- Page extract:
_ _ _

As a consequence, \(u_{i+k} - u_{i-k} \le T\) holds for all \(i \in [0, n]\). Then, we have \(u-T, \ u+T \notin I_i^k\) when \(u \in I_i^k\). According to the definition of \(\hat{N}[\mathbf{{u}}_i](u)\), we obtain

$$\begin{aligned} \hat{N}[\mathbf{{u}}_i](u) = N^p[\mathbf{{u}}_i](u) \end{aligned}$$

For part (2), since \(u+T \in [u_j+T, u_{j+1}+T)\), by Property (2.1) we have \(u+T \in [u_{n+j+1}, u_{n+j+2})\) for \(j \in [0, k-2]\). On the other hand, \(i \in [j-k+1, -1]\), then we have

$$\begin{aligned} \begin{aligned}&\because i \ge j-k+1 \text { and } i \le -1 \le j-1 \\&\Rightarrow (n+1)+i+k \ge n+j+2 \text { and } n+i+2 \le n+j+1 \\&\Rightarrow u_{n+j+2} \le u_{n+1+i+k} \text { and } u_{n+j+1} \ge u_{n+2+i} > u_{n+1+i-k} \\&\Rightarrow u+T \in [u_{n+j+1}, u_{n+j+2}) \subseteq [u_{n+1+i-k}, u_{n+1+i+k}] = I_{i+(n+1)}^k \end{aligned} \end{aligned}$$

Next, we prove \(u-T, \ u \notin I_{i+(n+1)}^k\) as follows.

_ _ _

- Given problem A:
From the listing, copy word for word the stretch from the line containing "order: Ranunculales" through the line containing "collection date: 1925-04", including both of those lines.

- Task material:
_ _ _

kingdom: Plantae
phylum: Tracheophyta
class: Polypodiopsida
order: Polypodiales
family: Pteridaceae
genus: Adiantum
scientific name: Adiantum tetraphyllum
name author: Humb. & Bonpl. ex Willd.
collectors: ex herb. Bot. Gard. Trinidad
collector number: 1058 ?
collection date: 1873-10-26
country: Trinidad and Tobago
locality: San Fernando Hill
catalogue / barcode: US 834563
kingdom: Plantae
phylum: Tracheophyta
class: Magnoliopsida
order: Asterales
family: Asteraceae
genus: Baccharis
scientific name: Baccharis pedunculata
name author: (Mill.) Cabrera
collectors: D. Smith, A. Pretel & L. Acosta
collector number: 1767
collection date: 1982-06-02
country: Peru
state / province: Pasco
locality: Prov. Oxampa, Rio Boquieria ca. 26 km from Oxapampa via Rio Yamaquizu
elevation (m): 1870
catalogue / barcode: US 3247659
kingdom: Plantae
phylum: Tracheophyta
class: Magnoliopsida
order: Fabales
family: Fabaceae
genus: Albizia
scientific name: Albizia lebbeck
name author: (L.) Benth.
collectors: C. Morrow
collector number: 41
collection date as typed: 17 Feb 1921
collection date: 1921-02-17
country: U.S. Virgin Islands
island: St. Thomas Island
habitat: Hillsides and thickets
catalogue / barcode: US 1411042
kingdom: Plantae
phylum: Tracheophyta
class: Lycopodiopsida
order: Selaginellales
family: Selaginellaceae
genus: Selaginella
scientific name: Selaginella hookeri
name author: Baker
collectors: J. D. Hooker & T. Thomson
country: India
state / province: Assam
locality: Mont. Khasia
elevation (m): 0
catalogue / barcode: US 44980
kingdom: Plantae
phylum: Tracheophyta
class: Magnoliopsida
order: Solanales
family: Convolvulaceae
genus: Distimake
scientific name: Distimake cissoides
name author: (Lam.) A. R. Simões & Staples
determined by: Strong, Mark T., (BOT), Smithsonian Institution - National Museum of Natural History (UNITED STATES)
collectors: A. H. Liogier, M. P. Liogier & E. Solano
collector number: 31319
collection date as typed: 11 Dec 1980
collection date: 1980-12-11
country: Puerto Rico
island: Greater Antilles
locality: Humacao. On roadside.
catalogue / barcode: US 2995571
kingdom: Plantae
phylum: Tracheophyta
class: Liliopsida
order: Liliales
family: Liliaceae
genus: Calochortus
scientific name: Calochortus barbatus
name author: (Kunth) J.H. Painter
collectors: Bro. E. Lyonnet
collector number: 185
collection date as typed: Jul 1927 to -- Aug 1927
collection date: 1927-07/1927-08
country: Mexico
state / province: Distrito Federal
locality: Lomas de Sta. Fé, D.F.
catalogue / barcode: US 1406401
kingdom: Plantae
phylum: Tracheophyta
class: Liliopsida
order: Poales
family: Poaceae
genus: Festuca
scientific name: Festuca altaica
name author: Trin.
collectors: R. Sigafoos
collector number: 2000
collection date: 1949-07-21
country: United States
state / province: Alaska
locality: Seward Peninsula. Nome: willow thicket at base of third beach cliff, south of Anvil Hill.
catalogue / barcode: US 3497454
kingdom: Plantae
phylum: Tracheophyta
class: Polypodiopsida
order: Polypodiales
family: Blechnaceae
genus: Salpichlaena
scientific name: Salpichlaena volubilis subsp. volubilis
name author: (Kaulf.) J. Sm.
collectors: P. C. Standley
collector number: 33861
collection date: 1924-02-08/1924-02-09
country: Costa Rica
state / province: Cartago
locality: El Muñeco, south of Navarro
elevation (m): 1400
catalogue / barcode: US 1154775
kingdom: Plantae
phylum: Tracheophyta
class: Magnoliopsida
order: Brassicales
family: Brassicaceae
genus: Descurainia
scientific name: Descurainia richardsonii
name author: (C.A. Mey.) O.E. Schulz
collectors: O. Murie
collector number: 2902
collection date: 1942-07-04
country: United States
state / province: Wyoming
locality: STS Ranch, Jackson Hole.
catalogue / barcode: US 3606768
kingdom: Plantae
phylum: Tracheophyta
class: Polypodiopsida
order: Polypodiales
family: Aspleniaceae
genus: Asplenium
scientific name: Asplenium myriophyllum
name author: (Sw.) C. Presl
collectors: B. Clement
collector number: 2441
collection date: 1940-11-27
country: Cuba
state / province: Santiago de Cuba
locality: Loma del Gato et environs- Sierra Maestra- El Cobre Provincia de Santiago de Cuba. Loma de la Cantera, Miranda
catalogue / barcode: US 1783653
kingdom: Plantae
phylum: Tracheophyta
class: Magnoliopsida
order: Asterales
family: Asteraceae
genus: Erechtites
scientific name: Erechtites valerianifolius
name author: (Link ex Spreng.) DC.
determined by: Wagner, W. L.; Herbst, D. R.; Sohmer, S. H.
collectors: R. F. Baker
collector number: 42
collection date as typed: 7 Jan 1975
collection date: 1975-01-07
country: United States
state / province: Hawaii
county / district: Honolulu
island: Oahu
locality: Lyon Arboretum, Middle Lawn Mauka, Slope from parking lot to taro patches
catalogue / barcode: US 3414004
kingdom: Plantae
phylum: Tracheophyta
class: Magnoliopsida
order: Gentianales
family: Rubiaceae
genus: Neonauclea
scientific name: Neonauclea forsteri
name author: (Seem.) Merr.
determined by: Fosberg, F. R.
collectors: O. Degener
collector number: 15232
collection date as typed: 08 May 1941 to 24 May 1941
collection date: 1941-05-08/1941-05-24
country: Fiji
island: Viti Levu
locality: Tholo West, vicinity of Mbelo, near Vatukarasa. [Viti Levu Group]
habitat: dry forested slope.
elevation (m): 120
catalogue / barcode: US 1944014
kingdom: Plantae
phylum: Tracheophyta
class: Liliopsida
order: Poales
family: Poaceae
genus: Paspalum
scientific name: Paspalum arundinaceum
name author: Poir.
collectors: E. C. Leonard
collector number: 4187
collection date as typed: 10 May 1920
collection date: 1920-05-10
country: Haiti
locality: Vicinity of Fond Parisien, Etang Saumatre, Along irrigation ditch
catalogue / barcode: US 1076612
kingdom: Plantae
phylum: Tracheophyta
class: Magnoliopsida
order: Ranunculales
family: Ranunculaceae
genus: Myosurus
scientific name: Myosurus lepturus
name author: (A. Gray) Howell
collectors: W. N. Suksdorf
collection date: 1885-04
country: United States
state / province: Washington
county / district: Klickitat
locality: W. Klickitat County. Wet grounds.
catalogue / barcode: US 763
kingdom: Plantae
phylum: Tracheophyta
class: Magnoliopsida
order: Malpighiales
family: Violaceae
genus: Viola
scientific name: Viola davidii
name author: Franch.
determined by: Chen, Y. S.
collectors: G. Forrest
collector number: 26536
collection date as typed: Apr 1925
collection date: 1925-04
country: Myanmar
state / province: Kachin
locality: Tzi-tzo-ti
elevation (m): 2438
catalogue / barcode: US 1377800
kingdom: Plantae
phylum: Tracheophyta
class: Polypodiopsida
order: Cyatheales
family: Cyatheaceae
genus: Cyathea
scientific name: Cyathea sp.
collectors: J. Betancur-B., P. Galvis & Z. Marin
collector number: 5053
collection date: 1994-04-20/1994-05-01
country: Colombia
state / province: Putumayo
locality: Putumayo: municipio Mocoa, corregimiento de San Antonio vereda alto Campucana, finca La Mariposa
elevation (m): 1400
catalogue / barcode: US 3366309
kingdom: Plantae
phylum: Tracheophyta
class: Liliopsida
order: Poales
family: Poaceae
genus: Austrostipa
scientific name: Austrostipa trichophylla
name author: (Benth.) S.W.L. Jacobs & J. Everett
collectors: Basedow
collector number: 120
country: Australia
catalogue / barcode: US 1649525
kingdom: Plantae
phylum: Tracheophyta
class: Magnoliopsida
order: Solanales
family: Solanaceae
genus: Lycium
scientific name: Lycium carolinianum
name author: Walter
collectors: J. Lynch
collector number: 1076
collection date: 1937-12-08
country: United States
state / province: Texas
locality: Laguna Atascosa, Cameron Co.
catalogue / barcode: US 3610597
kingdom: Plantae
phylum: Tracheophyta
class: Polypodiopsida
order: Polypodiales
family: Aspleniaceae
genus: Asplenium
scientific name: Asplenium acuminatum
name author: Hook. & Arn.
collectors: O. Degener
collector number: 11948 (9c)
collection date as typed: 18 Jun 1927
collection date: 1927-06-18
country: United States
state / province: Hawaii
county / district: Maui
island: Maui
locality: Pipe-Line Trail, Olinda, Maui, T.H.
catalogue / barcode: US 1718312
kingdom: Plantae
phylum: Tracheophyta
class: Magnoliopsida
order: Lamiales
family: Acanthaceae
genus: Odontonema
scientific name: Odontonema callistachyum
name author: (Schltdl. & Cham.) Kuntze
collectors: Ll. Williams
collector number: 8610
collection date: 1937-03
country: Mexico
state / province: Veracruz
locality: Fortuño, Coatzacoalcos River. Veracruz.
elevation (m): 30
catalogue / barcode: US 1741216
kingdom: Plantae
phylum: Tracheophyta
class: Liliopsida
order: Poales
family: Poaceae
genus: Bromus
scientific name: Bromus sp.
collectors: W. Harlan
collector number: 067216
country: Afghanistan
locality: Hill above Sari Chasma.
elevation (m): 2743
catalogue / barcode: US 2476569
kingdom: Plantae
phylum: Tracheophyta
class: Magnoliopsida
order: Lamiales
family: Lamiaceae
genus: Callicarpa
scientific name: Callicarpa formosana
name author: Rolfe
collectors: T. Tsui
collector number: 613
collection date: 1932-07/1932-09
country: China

_ _ _

- Given problem B:
According to the proof excerpt, what inequality holds for all \(i \in [0, n]\)?

- Task response A:
order: Ranunculales
family: Ranunculaceae
genus: Myosurus
scientific name: Myosurus lepturus
name author: (A. Gray) Howell
collectors: W. N. Suksdorf
collection date: 1885-04
country: United States
state / province: Washington
county / district: Klickitat
locality: W. Klickitat County. Wet grounds.
catalogue / barcode: US 763
kingdom: Plantae
phylum: Tracheophyta
class: Magnoliopsida
order: Malpighiales
family: Violaceae
genus: Viola
scientific name: Viola davidii
name author: Franch.
determined by: Chen, Y. S.
collectors: G. Forrest
collector number: 26536
collection date as typed: Apr 1925
collection date: 1925-04

- Task response B:
\(u_{i+k} - u_{i-k} \le T\)